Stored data
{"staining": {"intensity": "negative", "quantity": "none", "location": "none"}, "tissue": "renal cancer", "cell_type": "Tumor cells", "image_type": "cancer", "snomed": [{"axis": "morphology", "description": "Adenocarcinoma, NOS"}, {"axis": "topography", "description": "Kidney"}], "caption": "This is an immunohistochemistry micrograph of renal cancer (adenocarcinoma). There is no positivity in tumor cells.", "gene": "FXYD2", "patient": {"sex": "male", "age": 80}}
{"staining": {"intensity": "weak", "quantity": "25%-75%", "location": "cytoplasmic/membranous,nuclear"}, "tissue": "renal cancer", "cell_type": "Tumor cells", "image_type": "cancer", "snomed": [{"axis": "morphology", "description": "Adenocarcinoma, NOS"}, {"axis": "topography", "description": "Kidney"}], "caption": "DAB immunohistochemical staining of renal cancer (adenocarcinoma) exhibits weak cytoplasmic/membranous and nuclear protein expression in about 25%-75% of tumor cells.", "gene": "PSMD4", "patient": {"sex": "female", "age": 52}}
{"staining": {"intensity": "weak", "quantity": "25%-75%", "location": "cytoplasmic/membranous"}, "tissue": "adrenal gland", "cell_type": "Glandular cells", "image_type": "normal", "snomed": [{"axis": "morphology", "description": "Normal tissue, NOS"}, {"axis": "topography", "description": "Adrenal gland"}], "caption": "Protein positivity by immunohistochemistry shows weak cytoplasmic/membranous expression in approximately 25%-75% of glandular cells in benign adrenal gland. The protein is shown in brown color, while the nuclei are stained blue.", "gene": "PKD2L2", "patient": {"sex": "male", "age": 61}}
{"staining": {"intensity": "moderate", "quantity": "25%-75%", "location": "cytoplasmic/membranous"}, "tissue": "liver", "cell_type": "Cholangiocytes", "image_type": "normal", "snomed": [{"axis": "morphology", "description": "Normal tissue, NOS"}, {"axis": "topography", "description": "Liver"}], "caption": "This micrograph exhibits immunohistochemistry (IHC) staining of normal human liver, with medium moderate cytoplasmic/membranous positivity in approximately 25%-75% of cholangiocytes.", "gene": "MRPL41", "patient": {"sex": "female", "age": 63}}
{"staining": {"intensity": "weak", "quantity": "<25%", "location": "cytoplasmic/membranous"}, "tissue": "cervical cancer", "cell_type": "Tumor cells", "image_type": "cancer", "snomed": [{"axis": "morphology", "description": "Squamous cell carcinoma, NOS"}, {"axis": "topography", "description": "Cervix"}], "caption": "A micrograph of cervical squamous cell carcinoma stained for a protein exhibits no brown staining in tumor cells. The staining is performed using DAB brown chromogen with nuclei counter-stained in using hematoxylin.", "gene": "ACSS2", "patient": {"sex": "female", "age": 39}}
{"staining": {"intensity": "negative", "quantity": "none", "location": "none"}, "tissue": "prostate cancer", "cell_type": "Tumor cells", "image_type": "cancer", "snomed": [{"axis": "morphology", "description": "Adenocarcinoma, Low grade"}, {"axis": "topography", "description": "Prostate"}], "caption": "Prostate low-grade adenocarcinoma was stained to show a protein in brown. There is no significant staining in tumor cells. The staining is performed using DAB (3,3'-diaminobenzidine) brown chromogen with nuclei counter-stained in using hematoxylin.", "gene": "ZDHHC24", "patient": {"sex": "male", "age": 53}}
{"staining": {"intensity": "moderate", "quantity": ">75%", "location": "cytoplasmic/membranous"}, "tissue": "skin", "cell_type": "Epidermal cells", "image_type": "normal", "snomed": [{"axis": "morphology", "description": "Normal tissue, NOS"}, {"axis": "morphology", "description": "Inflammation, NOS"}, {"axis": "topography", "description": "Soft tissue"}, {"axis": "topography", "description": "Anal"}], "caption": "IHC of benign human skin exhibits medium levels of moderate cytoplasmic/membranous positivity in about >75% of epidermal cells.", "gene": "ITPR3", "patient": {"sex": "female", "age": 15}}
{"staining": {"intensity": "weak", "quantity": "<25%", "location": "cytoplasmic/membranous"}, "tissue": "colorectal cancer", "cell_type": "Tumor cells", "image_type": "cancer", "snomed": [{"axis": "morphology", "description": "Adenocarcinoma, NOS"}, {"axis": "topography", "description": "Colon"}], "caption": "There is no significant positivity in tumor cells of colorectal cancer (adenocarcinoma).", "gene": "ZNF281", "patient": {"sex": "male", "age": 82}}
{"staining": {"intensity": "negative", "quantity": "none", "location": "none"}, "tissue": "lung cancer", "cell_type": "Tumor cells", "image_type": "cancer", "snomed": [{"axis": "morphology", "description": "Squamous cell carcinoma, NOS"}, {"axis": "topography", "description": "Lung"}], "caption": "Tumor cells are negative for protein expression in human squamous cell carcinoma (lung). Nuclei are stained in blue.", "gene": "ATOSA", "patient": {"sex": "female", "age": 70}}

_Exercise aim_
An exact copy of every entry above is the expected answer.

_Expected answer_
{"staining": {"intensity": "negative", "quantity": "none", "location": "none"}, "tissue": "renal cancer", "cell_type": "Tumor cells", "image_type": "cancer", "snomed": [{"axis": "morphology", "description": "Adenocarcinoma, NOS"}, {"axis": "topography", "description": "Kidney"}], "caption": "This is an immunohistochemistry micrograph of renal cancer (adenocarcinoma). There is no positivity in tumor cells.", "gene": "FXYD2", "patient": {"sex": "male", "age": 80}}
{"staining": {"intensity": "weak", "quantity": "25%-75%", "location": "cytoplasmic/membranous,nuclear"}, "tissue": "renal cancer", "cell_type": "Tumor cells", "image_type": "cancer", "snomed": [{"axis": "morphology", "description": "Adenocarcinoma, NOS"}, {"axis": "topography", "description": "Kidney"}], "caption": "DAB immunohistochemical staining of renal cancer (adenocarcinoma) exhibits weak cytoplasmic/membranous and nuclear protein expression in about 25%-75% of tumor cells.", "gene": "PSMD4", "patient": {"sex": "female", "age": 52}}
{"staining": {"intensity": "weak", "quantity": "25%-75%", "location": "cytoplasmic/membranous"}, "tissue": "adrenal gland", "cell_type": "Glandular cells", "image_type": "normal", "snomed": [{"axis": "morphology", "description": "Normal tissue, NOS"}, {"axis": "topography", "description": "Adrenal gland"}], "caption": "Protein positivity by immunohistochemistry shows weak cytoplasmic/membranous expression in approximately 25%-75% of glandular cells in benign adrenal gland. The protein is shown in brown color, while the nuclei are stained blue.", "gene": "PKD2L2", "patient": {"sex": "male", "age": 61}}
{"staining": {"intensity": "moderate", "quantity": "25%-75%", "location": "cytoplasmic/membranous"}, "tissue": "liver", "cell_type": "Cholangiocytes", "image_type": "normal", "snomed": [{"axis": "morphology", "description": "Normal tissue, NOS"}, {"axis": "topography", "description": "Liver"}], "caption": "This micrograph exhibits immunohistochemistry (IHC) staining of normal human liver, with medium moderate cytoplasmic/membranous positivity in approximately 25%-75% of cholangiocytes.", "gene": "MRPL41", "patient": {"sex": "female", "age": 63}}
{"staining": {"intensity": "weak", "quantity": "<25%", "location": "cytoplasmic/membranous"}, "tissue": "cervical cancer", "cell_type": "Tumor cells", "image_type": "cancer", "snomed": [{"axis": "morphology", "description": "Squamous cell carcinoma, NOS"}, {"axis": "topography", "description": "Cervix"}], "caption": "A micrograph of cervical squamous cell carcinoma stained for a protein exhibits no brown staining in tumor cells. The staining is performed using DAB brown chromogen with nuclei counter-stained in using hematoxylin.", "gene": "ACSS2", "patient": {"sex": "female", "age": 39}}
{"staining": {"intensity": "negative", "quantity": "none", "location": "none"}, "tissue": "prostate cancer", "cell_type": "Tumor cells", "image_type": "cancer", "snomed": [{"axis": "morphology", "description": "Adenocarcinoma, Low grade"}, {"axis": "topography", "description": "Prostate"}], "caption": "Prostate low-grade adenocarcinoma was stained to show a protein in brown. There is no significant staining in tumor cells. The staining is performed using DAB (3,3'-diaminobenzidine) brown chromogen with nuclei counter-stained in using hematoxylin.", "gene": "ZDHHC24", "patient": {"sex": "male", "age": 53}}
{"staining": {"intensity": "moderate", "quantity": ">75%", "location": "cytoplasmic/membranous"}, "tissue": "skin", "cell_type": "Epidermal cells", "image_type": "normal", "snomed": [{"axis": "morphology", "description": "Normal tissue, NOS"}, {"axis": "morphology", "description": "Inflammation, NOS"}, {"axis": "topography", "description": "Soft tissue"}, {"axis": "topography", "description": "Anal"}], "caption": "IHC of benign human skin exhibits medium levels of moderate cytoplasmic/membranous positivity in about >75% of epidermal cells.", "gene": "ITPR3", "patient": {"sex": "female", "age": 15}}
{"staining": {"intensity": "weak", "quantity": "<25%", "location": "cytoplasmic/membranous"}, "tissue": "colorectal cancer", "cell_type": "Tumor cells", "image_type": "cancer", "snomed": [{"axis": "morphology", "description": "Adenocarcinoma, NOS"}, {"axis": "topography", "description": "Colon"}], "caption": "There is no significant positivity in tumor cells of colorectal cancer (adenocarcinoma).", "gene": "ZNF281", "patient": {"sex": "male", "age": 82}}
{"staining": {"intensity": "negative", "quantity": "none", "location": "none"}, "tissue": "lung cancer", "cell_type": "Tumor cells", "image_type": "cancer", "snomed": [{"axis": "morphology", "description": "Squamous cell carcinoma, NOS"}, {"axis": "topography", "description": "Lung"}], "caption": "Tumor cells are negative for protein expression in human squamous cell carcinoma (lung). Nuclei are stained in blue.", "gene": "ATOSA", "patient": {"sex": "female", "age": 70}}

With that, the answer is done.